Here in North America, most dividend-paying companies deliver their payouts on a quarterly basis. Every three months, you get another slice of the underlying company’s cash flows. But the quarterly cadence is not written in stone.
For example, Walt Disney (NYSE: DIS) announces its dividends on a semiannual basis. In effect, those quarterly checks are paired up and sent out once every six months instead. Just a couple of years ago, Disney’s dividend arrived as a lump sum once a year. So the House of Mouse is actually accelerating its payouts if anything. Give it another few years, and maybe it will join the rest of the market in sending out quarterly dividend checks instead.
And if that doesn’t suit you, a handful of stocks actually send out smaller dividend payments on a monthly basis instead. I even found a couple of tickers in this rare category that look like solid dividend-paying buys right now.
Let me introduce you to Canadian cable company Shaw Communications (NYSE: SJR), retail-focused REIT Realty Income (NYSE: O), and equity investment firm Main Street Capital (NYSE: MAIN). All of these companies send out monthly dividend payments.
Up, up, and away
Income investors love two things above all else: stable dividends backed by solid cash flows, and a strong commitment to boosting those dividend payouts every year. Real estate investment trust Realty Income goes above and beyond these ideals with a monthly dividend that has seen more than its fair share of payout increases.
Since going public in 1994, the REIT has raised its monthly dividend payouts 94 times. That includes four increases in the last year alone. This strategy creates a very interesting long-term dividend chart. Here’s a fairly short-term version, giving you a better view of the constant dividend modifications:
Realty Income’s stock currently carries a 4.7% dividend yield. If you’re looking for both dividend checks and dividend boosts at uncommonly high frequencies, Realty Income would be a great place to start.
Main Street dividends
Main Street Capital is a different story. The company provides funding for small and medium businesses with promising futures, often in return for some equity in the businesses it funds. The resulting cash flows are funneled into two categories of dividends.

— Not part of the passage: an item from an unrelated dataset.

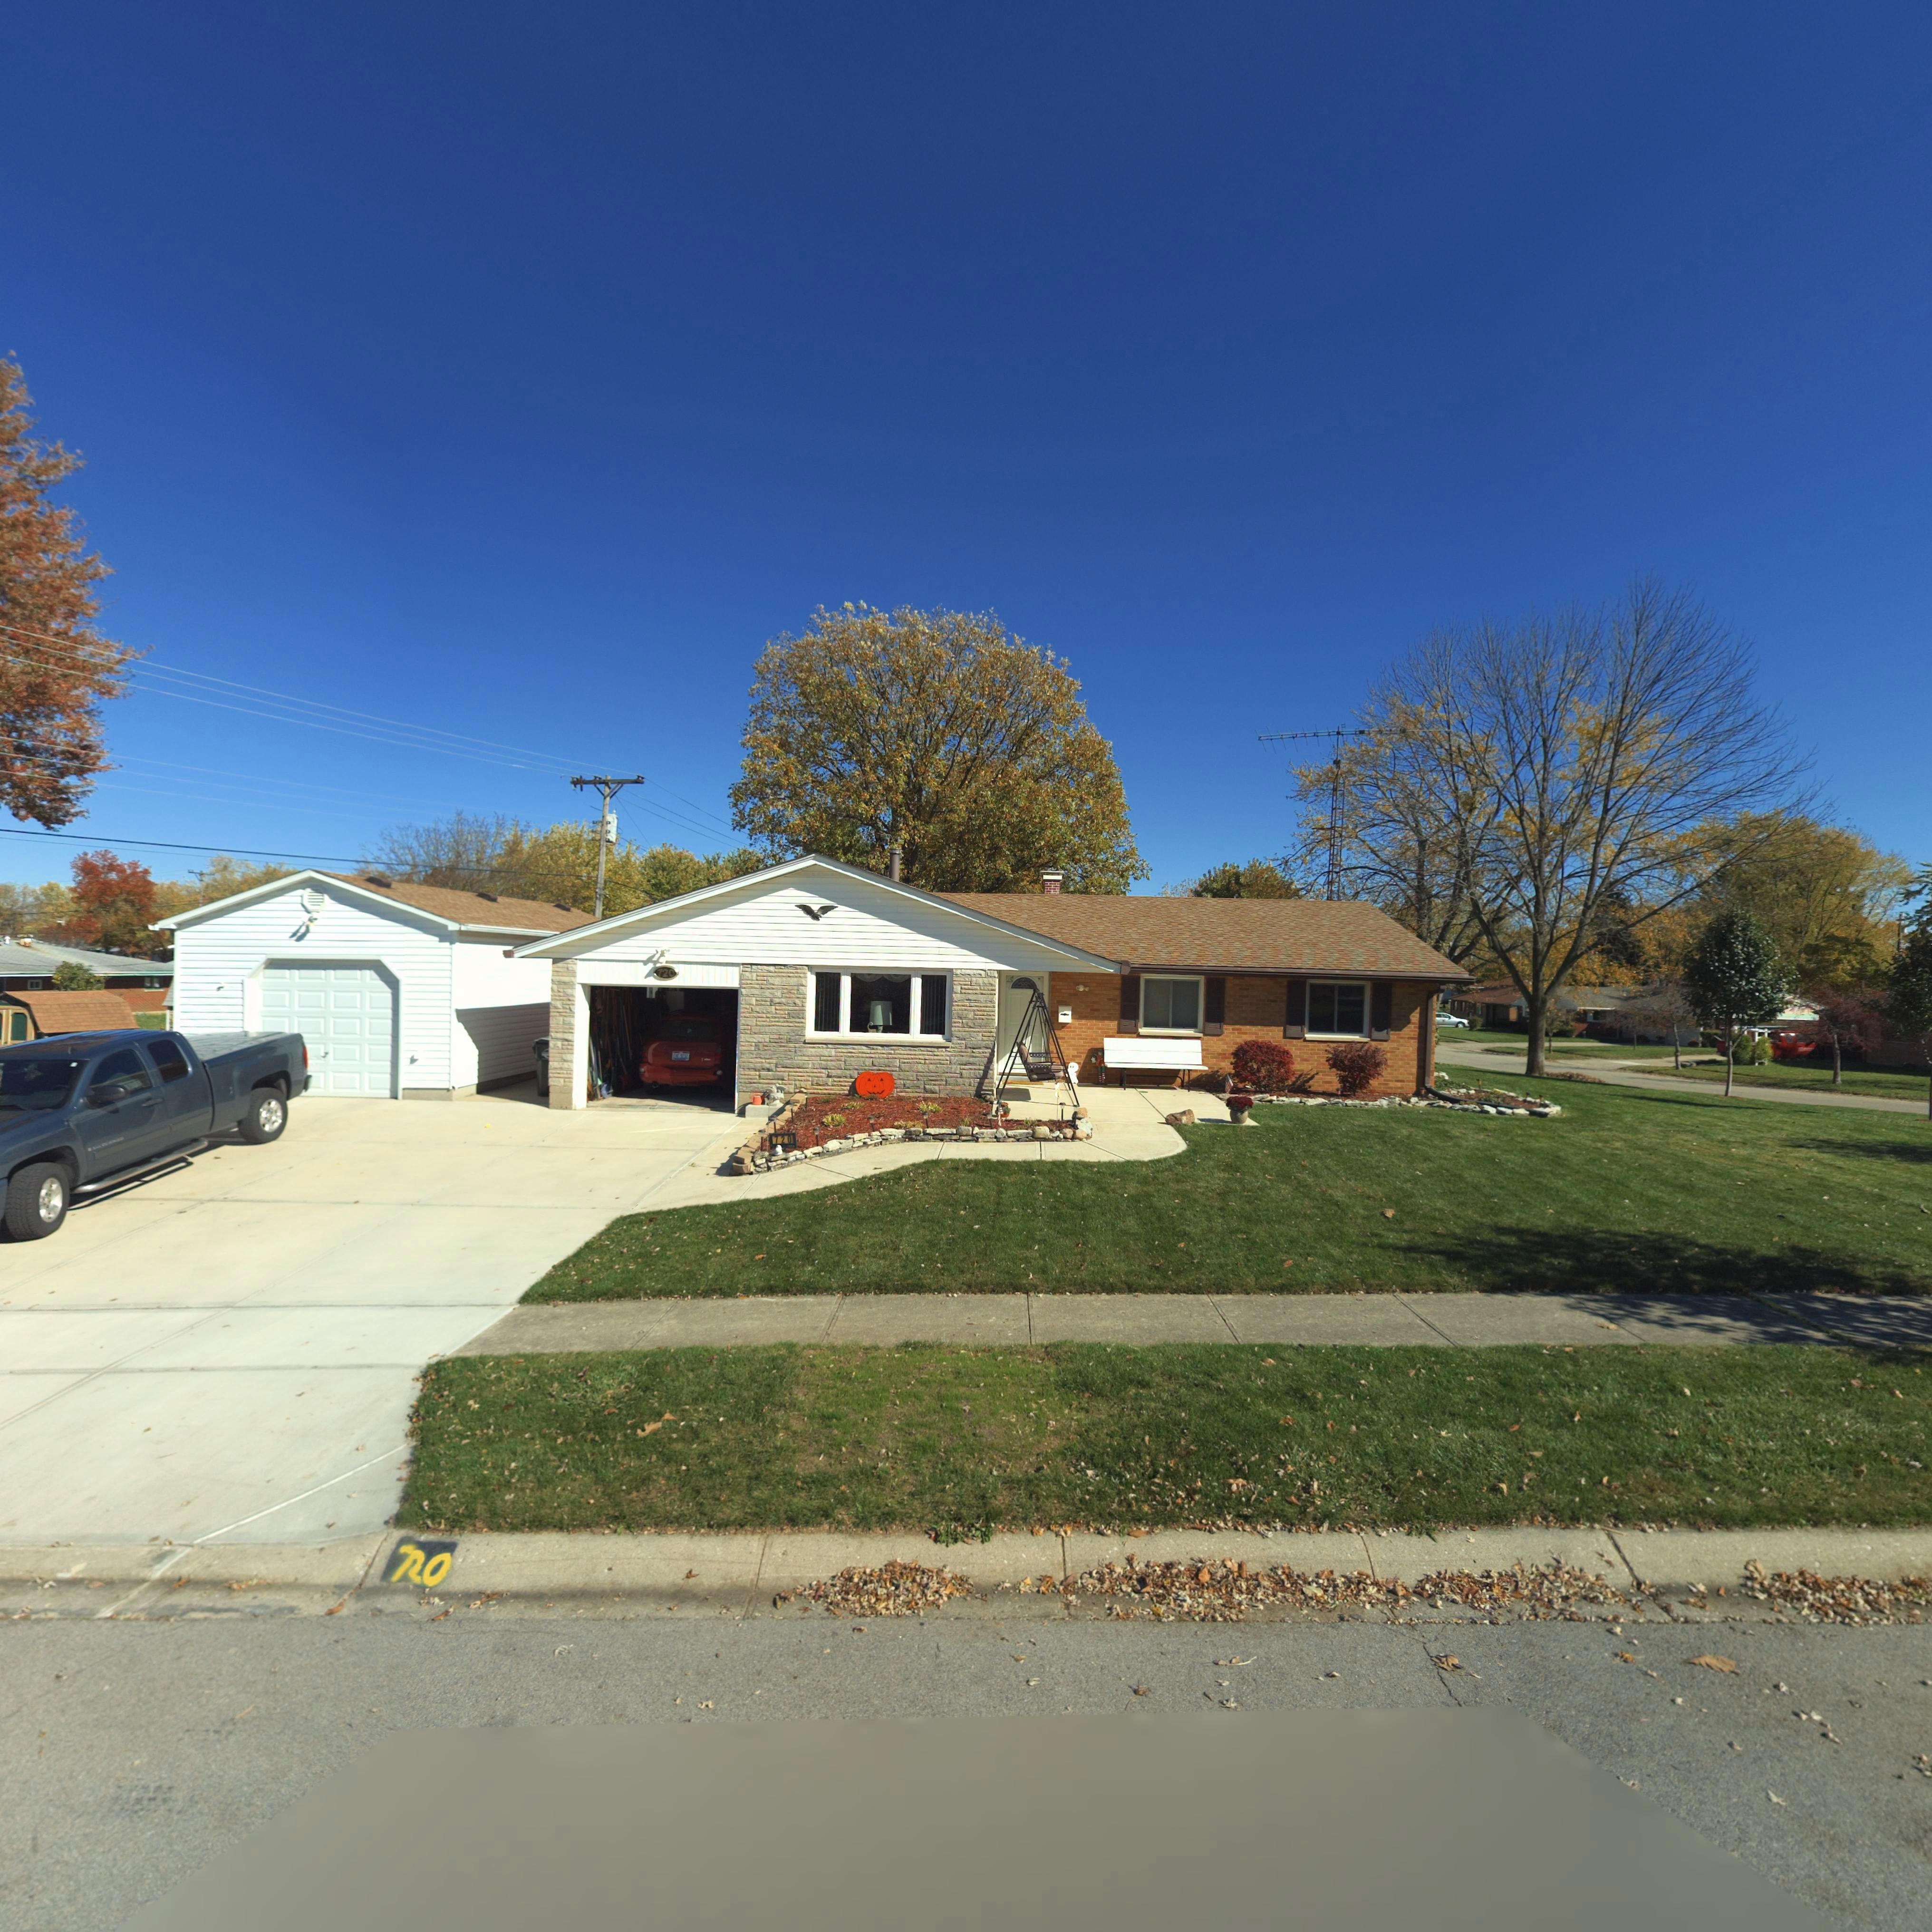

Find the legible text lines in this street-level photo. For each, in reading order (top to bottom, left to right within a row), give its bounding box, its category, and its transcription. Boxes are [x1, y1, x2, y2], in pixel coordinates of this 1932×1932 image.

[657, 968, 676, 977] StreetNumber: 720
[389, 1543, 454, 1589] StreetNumber: 720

The monthly payouts are about as solid and predictable as they come, with a long history of annual increases. On top of that, the company pays out special dividends twice a year, where the size of the dividend checks depends on the performance of Main Street Capital’s portfolio of capital investments. Together, they form a distinctive sawtoothed chart:
The total dividend yield currently stands at a generous 6.1%. The company invests in a diverse bunch of businesses, including music and clothing stores, brand managers, and even a bit of cryptocurrency speculation. It’s an interesting investment idea, to say the least.
Canadian cable company Shaw Communications is another unique dividend play. The company pays out its dividends on a monthly basis but announces them on a quarterly schedule. In other words, four dividend announcements per year cover a total of 12 monthly checks, in batches of three payments at a time.
Shaw’s dividends don’t always rise on a month-by-month basis, as the company fine-tunes its payouts to suit the cash flow needs of each quarter. The three payments per batch are rarely the same amount; sometimes they rise, and sometimes they fall. But the company’s stated goal is to generate strong cash flows to power dividend growth over the long term.
The company has expanded into wireless services in recent years to stay relevant in this cord-cutting era. The flexible dividend policy is helping Shaw adjust to changing market conditions without scaring away investors and analysts. Today, Shaw’s trailing dividends stop at $1.00 per share, but the annualized payouts of the most recent batch rose to $1.19 per share. That’s an effective yield of 5.9%, paired with a limber management style that should keep Shaw in business for decades to come.